-- Start PROVIDED RECORDS --
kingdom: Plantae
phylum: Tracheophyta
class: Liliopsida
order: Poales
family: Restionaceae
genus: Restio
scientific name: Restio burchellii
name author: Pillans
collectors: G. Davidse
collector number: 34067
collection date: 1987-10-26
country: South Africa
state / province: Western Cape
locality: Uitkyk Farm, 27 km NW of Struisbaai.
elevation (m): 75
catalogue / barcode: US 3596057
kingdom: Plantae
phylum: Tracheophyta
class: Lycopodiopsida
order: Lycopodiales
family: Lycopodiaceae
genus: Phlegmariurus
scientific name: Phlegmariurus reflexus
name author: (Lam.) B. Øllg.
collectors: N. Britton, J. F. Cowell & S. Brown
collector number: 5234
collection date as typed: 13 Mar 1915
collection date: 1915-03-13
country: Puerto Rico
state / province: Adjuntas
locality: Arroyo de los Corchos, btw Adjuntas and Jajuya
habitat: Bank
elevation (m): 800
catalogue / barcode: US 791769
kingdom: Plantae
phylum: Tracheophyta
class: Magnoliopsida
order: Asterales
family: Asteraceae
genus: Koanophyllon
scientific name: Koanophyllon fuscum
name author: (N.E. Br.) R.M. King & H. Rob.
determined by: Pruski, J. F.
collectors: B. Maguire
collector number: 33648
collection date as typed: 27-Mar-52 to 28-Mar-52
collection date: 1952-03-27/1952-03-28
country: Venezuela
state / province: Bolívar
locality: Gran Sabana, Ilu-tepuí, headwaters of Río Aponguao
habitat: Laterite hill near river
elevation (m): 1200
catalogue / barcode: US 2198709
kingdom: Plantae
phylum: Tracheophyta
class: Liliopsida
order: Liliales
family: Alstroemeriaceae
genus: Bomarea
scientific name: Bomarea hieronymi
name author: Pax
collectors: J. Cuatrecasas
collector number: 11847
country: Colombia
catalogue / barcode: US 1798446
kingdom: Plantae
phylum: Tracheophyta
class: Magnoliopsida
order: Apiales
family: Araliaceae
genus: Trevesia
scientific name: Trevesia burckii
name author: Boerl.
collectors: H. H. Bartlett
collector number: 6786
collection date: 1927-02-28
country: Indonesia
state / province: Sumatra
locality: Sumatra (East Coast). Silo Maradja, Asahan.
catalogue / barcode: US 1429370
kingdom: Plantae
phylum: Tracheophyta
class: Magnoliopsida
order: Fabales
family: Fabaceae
-- End PROVIDED RECORDS --
EXERCISE DESCRIPTION => Copy every line of the entries above that contains the word "collectors".

WRITTEN ANSWER =>
collectors: G. Davidse
collectors: N. Britton, J. F. Cowell & S. Brown
collectors: B. Maguire
collectors: J. Cuatrecasas
collectors: H. H. Bartlett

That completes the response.